Saved entries:
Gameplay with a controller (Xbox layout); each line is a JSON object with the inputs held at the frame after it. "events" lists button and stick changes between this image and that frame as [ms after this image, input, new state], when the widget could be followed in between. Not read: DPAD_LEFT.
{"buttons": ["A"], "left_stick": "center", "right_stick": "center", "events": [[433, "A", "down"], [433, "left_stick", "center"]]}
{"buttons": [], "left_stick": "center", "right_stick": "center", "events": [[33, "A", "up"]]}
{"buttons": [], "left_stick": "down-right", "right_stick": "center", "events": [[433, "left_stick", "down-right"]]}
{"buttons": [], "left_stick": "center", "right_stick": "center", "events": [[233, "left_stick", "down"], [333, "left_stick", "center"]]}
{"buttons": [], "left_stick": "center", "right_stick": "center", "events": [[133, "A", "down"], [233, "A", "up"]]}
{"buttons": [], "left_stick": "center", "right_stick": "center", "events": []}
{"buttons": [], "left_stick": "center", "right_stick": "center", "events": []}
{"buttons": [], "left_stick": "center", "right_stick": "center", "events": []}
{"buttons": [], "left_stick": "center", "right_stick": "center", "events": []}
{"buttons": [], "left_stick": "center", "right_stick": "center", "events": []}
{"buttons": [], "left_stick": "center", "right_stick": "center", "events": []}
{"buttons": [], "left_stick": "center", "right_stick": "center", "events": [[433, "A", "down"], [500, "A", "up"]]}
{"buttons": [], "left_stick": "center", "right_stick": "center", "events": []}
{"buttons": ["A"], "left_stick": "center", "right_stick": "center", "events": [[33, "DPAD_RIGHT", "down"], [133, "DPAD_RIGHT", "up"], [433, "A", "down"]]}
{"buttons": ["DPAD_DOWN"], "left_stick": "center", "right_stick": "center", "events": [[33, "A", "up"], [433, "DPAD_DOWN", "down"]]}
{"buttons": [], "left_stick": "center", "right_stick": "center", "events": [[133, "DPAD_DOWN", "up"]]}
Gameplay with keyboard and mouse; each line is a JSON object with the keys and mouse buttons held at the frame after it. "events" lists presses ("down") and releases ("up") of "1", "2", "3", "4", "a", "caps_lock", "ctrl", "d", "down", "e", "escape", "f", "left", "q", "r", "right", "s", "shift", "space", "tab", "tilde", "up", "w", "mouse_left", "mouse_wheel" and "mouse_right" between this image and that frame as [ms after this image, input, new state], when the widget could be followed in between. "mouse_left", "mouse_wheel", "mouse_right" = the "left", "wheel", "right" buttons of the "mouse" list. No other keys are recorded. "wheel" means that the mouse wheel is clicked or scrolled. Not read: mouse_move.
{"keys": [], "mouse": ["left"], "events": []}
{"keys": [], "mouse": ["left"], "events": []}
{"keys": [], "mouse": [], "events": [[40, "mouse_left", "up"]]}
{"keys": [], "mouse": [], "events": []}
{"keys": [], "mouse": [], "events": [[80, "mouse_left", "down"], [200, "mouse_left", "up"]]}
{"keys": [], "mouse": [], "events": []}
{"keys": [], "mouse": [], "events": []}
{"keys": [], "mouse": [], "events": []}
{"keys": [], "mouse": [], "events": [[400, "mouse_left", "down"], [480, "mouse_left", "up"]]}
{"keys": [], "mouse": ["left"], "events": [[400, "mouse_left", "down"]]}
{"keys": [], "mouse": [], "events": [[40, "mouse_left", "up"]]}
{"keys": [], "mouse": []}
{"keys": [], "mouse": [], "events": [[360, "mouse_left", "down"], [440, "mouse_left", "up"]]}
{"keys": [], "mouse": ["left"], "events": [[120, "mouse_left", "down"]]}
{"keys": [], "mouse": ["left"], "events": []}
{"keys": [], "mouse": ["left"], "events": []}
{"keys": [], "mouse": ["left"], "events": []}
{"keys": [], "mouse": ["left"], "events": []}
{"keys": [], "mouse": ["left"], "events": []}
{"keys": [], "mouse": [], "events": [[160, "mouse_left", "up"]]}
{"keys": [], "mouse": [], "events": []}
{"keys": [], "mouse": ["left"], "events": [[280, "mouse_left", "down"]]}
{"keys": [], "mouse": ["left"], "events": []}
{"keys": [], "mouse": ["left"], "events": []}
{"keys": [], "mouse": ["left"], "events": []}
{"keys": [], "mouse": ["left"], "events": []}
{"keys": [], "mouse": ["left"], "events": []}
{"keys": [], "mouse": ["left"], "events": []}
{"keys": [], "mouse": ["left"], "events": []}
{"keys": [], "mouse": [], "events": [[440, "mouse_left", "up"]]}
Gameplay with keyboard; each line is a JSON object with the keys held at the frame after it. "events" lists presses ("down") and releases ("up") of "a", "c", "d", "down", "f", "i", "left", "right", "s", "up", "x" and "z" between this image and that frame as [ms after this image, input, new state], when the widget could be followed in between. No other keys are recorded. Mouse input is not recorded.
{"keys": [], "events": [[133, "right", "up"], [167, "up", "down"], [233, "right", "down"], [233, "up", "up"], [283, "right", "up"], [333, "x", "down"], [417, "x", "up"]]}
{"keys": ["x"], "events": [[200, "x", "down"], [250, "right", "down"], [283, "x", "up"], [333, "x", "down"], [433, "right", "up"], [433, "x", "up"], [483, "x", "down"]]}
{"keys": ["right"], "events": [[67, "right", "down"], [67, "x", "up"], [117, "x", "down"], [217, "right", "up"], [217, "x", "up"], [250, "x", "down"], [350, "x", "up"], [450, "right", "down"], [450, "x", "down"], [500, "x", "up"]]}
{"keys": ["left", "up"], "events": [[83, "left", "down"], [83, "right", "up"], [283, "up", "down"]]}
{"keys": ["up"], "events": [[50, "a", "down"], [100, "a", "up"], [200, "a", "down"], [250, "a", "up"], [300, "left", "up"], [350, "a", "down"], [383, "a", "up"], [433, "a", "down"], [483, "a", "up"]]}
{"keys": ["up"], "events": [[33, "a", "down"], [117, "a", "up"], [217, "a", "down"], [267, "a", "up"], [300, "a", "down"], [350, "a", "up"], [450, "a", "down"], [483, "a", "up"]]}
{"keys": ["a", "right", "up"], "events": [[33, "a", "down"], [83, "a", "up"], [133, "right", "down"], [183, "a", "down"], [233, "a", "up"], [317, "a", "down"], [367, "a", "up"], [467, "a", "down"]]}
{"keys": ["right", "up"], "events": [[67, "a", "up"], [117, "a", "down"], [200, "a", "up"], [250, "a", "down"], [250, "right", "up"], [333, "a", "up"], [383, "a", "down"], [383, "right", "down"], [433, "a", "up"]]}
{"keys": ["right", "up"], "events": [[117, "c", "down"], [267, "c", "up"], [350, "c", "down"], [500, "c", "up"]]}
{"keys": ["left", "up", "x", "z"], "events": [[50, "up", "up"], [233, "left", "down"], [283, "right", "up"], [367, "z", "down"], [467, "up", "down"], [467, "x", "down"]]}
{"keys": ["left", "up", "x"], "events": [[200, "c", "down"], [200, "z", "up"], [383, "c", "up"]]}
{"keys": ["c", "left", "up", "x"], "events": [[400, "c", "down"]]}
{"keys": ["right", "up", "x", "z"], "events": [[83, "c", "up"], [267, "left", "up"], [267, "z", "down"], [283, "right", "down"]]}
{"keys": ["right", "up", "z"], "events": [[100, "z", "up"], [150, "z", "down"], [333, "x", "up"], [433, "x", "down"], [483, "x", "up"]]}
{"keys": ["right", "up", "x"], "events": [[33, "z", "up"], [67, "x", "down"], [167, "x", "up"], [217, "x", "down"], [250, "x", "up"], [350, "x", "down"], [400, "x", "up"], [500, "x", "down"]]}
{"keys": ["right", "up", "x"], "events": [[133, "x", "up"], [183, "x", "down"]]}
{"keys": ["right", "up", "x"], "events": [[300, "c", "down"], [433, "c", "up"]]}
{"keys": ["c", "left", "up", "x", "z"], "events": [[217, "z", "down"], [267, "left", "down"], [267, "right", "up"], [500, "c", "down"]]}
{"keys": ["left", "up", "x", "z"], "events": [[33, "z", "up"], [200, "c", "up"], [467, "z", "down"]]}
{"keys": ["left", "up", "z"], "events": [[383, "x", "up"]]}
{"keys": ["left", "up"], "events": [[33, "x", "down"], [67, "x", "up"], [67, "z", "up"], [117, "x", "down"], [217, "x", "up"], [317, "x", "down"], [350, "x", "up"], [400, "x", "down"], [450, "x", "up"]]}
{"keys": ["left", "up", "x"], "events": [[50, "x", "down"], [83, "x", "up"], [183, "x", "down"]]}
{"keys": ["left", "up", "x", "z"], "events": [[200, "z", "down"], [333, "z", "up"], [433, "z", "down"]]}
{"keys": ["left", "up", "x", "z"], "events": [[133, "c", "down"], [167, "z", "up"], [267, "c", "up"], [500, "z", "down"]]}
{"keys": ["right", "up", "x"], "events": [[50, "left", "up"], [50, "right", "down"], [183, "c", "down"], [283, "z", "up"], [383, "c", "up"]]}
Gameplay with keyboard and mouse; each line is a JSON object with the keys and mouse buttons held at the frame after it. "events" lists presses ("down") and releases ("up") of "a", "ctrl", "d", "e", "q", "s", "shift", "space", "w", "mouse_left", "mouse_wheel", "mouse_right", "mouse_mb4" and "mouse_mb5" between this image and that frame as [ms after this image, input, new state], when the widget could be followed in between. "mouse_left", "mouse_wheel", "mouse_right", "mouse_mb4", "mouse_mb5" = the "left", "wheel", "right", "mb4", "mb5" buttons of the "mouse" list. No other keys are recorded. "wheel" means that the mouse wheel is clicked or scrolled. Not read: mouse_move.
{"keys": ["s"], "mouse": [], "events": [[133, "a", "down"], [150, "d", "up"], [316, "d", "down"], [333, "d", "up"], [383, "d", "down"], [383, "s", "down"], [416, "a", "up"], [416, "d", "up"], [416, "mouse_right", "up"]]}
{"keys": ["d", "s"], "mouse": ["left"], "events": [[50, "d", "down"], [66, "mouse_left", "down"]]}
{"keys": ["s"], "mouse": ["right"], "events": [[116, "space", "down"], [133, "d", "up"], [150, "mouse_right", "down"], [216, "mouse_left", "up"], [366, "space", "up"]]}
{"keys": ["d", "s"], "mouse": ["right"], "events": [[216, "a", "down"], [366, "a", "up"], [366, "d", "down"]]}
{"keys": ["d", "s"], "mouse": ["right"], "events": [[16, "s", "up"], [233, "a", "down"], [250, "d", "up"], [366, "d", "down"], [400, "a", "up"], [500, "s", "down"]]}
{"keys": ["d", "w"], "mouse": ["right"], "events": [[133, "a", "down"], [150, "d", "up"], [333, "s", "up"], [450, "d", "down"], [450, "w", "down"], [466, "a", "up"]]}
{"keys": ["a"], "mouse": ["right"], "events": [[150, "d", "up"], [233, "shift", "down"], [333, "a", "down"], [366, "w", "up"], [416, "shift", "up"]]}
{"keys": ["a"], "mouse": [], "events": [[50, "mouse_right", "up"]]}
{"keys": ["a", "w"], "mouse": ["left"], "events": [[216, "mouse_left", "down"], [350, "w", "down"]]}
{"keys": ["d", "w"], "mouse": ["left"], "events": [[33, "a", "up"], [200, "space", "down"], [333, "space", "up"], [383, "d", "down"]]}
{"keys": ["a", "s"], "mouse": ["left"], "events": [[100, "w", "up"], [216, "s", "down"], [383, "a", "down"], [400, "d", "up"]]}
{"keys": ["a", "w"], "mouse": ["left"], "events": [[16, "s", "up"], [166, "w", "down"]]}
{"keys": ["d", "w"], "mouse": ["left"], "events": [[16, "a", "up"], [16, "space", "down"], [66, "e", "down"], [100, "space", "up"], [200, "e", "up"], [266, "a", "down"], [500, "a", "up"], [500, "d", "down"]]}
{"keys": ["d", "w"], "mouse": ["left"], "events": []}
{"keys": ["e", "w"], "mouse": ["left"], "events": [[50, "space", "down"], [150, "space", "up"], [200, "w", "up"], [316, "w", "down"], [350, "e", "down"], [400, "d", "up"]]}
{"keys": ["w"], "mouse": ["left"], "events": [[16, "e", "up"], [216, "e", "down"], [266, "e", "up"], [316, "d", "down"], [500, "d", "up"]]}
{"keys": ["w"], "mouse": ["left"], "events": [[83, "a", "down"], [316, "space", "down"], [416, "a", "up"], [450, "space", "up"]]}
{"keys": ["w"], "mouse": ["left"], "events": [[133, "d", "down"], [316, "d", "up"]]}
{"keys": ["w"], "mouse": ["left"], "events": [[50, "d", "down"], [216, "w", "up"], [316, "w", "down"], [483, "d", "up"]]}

EXERCISE REQUIREMENTS: Which lines in the records above hold the string "clicked"? Copy each of them.

ANSWER BELOW:
Gameplay with keyboard and mouse; each line is a JSON object with the keys and mouse buttons held at the frame after it. "events" lists presses ("down") and releases ("up") of "1", "2", "3", "4", "a", "caps_lock", "ctrl", "d", "down", "e", "escape", "f", "left", "q", "r", "right", "s", "shift", "space", "tab", "tilde", "up", "w", "mouse_left", "mouse_wheel" and "mouse_right" between this image and that frame as [ms after this image, input, new state], when the widget could be followed in between. "mouse_left", "mouse_wheel", "mouse_right" = the "left", "wheel", "right" buttons of the "mouse" list. No other keys are recorded. "wheel" means that the mouse wheel is clicked or scrolled. Not read: mouse_move.
Gameplay with keyboard and mouse; each line is a JSON object with the keys and mouse buttons held at the frame after it. "events" lists presses ("down") and releases ("up") of "a", "ctrl", "d", "e", "q", "s", "shift", "space", "w", "mouse_left", "mouse_wheel", "mouse_right", "mouse_mb4" and "mouse_mb5" between this image and that frame as [ms after this image, input, new state], when the widget could be followed in between. "mouse_left", "mouse_wheel", "mouse_right", "mouse_mb4", "mouse_mb5" = the "left", "wheel", "right", "mb4", "mb5" buttons of the "mouse" list. No other keys are recorded. "wheel" means that the mouse wheel is clicked or scrolled. Not read: mouse_move.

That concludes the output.